Aehnliches gilt von den praktischen Methoden der Lackfarbenfabrikation, da auch in
diesem Falle die Arbeitsmethode nicht selten von der theoretischen
Lackfällungsmethode abweicht, entweder in Folge der Natur der „Grundlage“
(Füllung) oder wenn es sich darum handelt, einen besonderen Farben ton zu erzielen
oder aus praktischen Rücksichten mit Bezug auf die fernere Verwendung des fertigen
Lackes. Solche Fälle sollen weiter unten eingehende Besprechung finden.
Chemisch reine Lacke, das heisst solche Lacke, deren Bildung sich ihrer chemischen
Zusammensetzung nach auf eine einfache Umsetzungsformel zurückführen lassen, werden
verhältnissmässig sehr wenig dargestellt. Sie finden beschränkte Anwendung im
Cattundruck, theilweise auch im Rouleauxdruck und in der Spielkartenfabrikation.

▶ WAS ZU TUN IST
A - Schreiben Sie aus dem Auszug über Lackfarben einen Abschnitt wortgetreu ab. Beginnen Sie bei den Worten „Aehnliches gilt von“ und hören Sie nach „eingehende Besprechung finden.“ auf.
B - Führen Sie den Text über die Herstellung von Lackfarben nach seinem letzten Satz weiter.

▶ EINTRÄGE DER DATEN
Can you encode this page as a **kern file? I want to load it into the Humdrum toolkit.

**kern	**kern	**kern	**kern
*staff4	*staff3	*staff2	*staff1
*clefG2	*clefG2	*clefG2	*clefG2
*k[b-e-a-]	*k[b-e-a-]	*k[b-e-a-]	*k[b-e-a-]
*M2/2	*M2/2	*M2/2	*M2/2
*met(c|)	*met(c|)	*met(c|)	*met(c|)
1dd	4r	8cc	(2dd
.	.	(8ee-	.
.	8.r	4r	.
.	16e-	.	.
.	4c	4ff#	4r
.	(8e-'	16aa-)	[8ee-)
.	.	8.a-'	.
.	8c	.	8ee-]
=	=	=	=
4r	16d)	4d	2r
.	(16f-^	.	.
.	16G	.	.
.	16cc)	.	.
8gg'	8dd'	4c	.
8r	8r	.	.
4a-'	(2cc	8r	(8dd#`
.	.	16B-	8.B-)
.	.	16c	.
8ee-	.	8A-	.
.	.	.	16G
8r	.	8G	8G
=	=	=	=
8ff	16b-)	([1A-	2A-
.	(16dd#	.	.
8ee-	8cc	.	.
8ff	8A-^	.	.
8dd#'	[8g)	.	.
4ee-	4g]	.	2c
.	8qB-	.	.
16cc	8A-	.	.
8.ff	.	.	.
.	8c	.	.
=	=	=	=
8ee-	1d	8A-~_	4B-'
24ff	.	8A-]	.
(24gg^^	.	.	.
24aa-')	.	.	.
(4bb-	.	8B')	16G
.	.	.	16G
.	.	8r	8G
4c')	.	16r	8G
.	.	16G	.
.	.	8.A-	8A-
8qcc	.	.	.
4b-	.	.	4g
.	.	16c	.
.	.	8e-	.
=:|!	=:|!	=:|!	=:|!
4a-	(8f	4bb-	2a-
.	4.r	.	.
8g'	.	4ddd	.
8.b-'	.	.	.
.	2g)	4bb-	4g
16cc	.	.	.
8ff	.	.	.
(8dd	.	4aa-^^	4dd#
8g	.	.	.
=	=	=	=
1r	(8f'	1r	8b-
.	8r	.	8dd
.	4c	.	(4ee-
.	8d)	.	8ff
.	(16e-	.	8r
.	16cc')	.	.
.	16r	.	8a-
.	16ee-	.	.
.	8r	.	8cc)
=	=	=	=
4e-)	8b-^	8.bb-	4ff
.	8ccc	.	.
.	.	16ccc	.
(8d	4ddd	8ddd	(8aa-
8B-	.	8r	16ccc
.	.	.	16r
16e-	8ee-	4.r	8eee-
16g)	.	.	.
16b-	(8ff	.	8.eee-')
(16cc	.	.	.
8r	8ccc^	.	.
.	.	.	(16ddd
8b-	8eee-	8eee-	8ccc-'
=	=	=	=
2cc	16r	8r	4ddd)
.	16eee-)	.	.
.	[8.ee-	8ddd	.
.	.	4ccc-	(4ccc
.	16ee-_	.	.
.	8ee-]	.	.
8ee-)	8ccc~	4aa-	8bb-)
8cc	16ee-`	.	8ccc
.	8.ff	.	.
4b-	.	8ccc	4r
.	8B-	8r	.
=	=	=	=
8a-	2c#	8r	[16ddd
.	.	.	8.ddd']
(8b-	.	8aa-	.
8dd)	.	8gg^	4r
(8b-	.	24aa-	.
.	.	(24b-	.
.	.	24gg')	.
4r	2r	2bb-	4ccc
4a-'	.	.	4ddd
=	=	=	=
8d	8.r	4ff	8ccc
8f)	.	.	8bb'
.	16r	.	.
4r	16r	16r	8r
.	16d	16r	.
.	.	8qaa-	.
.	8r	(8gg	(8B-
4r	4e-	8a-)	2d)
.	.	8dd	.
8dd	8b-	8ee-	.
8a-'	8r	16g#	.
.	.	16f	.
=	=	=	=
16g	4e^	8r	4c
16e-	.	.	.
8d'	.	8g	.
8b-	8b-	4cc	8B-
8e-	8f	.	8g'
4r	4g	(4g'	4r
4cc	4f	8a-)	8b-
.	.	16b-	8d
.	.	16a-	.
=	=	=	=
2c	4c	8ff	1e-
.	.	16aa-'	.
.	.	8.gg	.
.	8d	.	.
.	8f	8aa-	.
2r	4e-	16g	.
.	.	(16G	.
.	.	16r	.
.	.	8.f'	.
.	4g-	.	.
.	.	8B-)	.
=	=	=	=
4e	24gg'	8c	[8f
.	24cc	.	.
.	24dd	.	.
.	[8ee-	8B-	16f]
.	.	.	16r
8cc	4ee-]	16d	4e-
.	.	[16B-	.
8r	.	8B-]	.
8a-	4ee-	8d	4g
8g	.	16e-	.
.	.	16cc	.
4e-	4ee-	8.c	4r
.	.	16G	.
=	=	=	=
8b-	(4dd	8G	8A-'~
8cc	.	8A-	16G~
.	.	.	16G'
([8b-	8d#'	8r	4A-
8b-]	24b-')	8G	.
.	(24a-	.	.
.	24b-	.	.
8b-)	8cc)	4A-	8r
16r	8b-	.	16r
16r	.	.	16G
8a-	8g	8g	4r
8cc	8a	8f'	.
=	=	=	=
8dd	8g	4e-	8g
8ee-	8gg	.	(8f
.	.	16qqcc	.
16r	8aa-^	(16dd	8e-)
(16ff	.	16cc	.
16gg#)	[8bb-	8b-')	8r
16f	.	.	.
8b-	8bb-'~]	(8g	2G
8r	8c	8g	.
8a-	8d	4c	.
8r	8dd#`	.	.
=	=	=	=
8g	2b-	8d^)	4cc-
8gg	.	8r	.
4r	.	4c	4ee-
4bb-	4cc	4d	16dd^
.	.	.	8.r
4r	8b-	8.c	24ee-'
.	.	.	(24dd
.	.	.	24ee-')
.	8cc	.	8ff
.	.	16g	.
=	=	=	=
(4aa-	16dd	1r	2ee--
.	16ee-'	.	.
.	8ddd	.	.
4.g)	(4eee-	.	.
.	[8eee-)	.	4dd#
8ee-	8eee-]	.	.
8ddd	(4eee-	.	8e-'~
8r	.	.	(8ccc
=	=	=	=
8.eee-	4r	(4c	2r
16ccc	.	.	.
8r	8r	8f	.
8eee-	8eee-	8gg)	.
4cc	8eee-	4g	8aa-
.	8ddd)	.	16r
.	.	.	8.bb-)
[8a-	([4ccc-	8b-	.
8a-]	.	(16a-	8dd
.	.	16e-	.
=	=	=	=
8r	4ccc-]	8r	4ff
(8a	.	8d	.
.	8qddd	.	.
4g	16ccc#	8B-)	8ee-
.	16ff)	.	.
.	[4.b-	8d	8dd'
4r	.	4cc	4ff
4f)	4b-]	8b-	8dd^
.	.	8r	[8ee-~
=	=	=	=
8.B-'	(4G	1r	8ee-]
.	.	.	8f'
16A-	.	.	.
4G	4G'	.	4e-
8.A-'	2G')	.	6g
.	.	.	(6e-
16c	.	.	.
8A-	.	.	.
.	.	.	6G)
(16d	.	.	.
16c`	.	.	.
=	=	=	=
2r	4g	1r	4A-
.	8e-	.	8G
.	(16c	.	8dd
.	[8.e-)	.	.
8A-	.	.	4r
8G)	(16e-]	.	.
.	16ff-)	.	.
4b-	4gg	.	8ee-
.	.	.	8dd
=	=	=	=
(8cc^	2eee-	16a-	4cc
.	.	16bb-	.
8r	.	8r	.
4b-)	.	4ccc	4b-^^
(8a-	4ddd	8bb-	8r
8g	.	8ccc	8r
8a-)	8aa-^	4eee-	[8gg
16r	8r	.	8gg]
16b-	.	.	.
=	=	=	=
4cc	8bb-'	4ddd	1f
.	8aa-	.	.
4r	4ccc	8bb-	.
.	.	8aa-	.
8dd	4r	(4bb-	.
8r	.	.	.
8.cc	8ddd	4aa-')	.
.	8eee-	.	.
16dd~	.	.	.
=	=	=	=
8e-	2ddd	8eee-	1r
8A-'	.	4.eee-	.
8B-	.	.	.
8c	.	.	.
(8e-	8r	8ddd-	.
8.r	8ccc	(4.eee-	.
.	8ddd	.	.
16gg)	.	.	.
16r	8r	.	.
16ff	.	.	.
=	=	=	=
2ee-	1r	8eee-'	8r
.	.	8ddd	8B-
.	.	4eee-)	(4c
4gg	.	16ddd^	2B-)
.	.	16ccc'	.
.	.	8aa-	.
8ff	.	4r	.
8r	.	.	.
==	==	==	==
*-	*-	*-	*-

▶ ANTWORTEN JE AUFGABE
A -
Aehnliches gilt von den praktischen Methoden der Lackfarbenfabrikation, da auch in
diesem Falle die Arbeitsmethode nicht selten von der theoretischen
Lackfällungsmethode abweicht, entweder in Folge der Natur der „Grundlage“
(Füllung) oder wenn es sich darum handelt, einen besonderen Farben ton zu erzielen
oder aus praktischen Rücksichten mit Bezug auf die fernere Verwendung des fertigen
Lackes. Solche Fälle sollen weiter unten eingehende Besprechung finden.

B -
Weitaus die Mehrheit der in enormen Quanten dargestellten Lacke enthalten 90 Proc.
oder mehr Füllung. Diese einfach als Verdünnungs- oder gar wie so häufig geschieht,
als Verfälschungsmittel zu bezeichnen, ist im höchsten Grade verkehrt. Im Gegentheil
muss bemerkt werden, dass wo eine Grundlage verwendet wird, dieselbe unbedingt
erforderlich ist, da von der Natur und Menge der verwendeten Grundlage die Nuance
des Lackes abhängig ist und zwar nicht nur in Bezug auf Tiefe oder Helligkeit der
Nuance, sondern auch in hervorragendem Maasse in Bezug auf den Charakter des
Farbtones. Es ist dies nichts als das Analogon der in Bezug auf die Färberei der
Textilfasern jedem geläufige Thatsache, dass ein und. derselbe Farbstoff in
denselben Gewichtsverhältnissen auf Baumwolle, Wolle und Seide gefärbt in jedem
Falle ein anderes Resultat in Bezug auf den Farbton aufweist. In der praktischen
Lackfarbenfabrikation spielt daher die Natur und Menge der verwendeten Grundlage und
die Methode der Vereinigung derselben mit dem Lacke eine mindestens ebenso grosse
Rolle als die Methode der Fällung der Lacke an und für sich.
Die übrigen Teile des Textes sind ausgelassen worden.